For NVIDIA CUDA serving, install the GPU runtime extra:

pip install "director-ai[nli,tensorrt]"

TensorRT execution also requires matching NVIDIA TensorRT libraries on the host or image. The package extra supplies onnxruntime-gpu; it does not vendor driver or TensorRT system libraries.

Quickstart Compose¶

director-ai quickstart creates models/factcg-onnx/ and an opt-in Compose profile.

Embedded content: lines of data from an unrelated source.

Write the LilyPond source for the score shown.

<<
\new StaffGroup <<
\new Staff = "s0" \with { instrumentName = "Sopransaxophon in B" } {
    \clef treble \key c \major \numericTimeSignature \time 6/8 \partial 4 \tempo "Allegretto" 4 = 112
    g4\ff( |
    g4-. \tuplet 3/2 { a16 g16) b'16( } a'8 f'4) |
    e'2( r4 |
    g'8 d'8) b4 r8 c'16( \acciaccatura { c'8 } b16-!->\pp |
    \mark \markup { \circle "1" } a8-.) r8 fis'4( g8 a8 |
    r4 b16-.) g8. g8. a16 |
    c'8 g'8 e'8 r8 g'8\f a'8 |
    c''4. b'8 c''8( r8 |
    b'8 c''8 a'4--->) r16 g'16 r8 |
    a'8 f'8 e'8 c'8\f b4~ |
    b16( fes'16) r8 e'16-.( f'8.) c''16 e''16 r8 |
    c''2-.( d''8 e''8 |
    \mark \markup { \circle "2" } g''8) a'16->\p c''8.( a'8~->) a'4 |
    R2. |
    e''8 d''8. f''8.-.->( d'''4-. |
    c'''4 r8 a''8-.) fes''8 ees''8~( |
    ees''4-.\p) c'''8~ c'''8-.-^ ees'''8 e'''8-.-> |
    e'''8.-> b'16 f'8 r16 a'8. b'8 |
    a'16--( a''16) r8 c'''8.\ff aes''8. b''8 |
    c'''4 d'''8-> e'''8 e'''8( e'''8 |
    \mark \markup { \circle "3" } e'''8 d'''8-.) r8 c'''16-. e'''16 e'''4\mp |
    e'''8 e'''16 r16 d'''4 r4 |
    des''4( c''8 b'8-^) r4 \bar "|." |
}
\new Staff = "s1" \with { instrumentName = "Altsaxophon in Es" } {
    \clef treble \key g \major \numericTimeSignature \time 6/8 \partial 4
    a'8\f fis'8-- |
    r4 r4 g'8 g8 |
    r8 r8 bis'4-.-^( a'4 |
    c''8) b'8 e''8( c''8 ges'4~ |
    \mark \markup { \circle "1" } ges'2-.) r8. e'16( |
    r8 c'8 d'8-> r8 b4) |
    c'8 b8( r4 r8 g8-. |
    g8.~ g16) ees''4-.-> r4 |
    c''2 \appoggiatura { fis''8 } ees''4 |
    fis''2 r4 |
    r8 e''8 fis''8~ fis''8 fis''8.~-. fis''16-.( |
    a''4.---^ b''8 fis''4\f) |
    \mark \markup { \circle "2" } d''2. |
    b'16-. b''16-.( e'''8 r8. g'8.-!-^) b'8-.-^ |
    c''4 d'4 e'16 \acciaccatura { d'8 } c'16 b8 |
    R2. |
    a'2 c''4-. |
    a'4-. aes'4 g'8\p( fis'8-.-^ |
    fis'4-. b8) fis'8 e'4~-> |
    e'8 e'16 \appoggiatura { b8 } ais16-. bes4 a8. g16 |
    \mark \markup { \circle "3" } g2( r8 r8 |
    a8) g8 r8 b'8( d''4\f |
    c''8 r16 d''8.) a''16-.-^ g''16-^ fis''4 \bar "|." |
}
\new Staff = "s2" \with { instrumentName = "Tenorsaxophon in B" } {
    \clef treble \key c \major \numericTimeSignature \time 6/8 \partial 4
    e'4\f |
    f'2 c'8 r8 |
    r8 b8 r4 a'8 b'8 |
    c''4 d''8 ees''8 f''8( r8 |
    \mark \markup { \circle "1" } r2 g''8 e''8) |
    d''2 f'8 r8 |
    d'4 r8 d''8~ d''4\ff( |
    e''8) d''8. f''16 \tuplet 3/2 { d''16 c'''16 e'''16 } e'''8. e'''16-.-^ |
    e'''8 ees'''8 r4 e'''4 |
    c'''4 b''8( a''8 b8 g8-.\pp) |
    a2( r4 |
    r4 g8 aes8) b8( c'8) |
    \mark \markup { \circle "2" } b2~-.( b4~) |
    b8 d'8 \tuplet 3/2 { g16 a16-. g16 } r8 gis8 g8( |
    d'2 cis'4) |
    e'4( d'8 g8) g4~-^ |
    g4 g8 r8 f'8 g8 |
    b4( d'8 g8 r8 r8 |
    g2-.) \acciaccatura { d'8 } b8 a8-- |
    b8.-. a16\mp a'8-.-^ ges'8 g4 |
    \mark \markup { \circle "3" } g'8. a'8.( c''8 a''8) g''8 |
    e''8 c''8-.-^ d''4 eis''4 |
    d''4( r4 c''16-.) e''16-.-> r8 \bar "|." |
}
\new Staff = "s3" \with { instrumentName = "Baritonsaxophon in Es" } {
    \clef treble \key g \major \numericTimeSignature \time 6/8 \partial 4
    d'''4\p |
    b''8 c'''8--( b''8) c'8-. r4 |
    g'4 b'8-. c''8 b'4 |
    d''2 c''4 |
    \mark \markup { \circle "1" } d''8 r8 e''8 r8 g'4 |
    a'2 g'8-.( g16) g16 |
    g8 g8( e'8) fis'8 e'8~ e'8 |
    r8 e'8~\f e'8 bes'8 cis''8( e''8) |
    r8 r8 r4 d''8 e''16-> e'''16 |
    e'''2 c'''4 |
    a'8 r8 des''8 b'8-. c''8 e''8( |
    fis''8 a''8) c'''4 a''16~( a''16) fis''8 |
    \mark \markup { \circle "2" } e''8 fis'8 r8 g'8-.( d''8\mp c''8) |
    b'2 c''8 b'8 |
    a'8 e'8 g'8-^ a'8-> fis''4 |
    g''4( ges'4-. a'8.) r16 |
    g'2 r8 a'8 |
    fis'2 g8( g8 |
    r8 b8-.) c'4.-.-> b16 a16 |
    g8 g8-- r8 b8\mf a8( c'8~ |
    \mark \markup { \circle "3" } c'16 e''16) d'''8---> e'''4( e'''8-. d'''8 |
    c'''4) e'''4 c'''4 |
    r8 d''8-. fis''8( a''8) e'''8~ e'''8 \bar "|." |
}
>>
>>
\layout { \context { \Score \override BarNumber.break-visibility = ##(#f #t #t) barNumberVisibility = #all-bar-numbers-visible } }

Export or copy the files into that directory, then run:

docker compose --profile onnx up director-proxy-onnx

The container mounts the model directory read-only and sets:

DIRECTOR_SCORER_BACKEND=onnx
DIRECTOR_ONNX_PATH=/models/factcg-onnx

Wheel Target Matrix¶

requirements/onnx_wheel_targets.toml is the tracked source for these targets. requirements/docker-gpu-export.txt pins the export-only wheels.

Target id	Platform	Extra	Runtime package	Execution provider	Status
`linux-cpu-x86_64`	Linux x86_64	`[onnx]`	`onnxruntime`	`CPUExecutionProvider`	covered
`linux-nvidia-cuda-x86_64`	Linux x86_64 with NVIDIA driver	`[tensorrt]`	`onnxruntime-gpu`	`CUDAExecutionProvider`	covered
`linux-nvidia-tensorrt-x86_64`	Linux x86_64 with NVIDIA TensorRT libraries	`[tensorrt]`	`onnxruntime-gpu`	`TensorrtExecutionProvider`	covered with system TensorRT libraries
`macos-cpu-arm64`	macOS arm64	`[onnx]`	`onnxruntime`	`CPUExecutionProvider`	covered
`windows-cpu-amd64`	Windows amd64	`[onnx]`	`onnxruntime`	`CPUExecutionProvider`	covered

ROCm, DirectML, and other provider wheels are not exposed as project extras until their install path is verified in CI. Use CPU ONNX on those hosts unless a deployment owns the provider wheel and system library stack.

Runtime Check¶

After installing the target extra, verify the provider list:

director-ai doctor
python -c "import onnxruntime as ort; print(ort.get_available_providers())"

The expected provider should appear before the CPU fallback for GPU targets. If it does not, keep the deployment on [onnx] until the driver and runtime libraries match.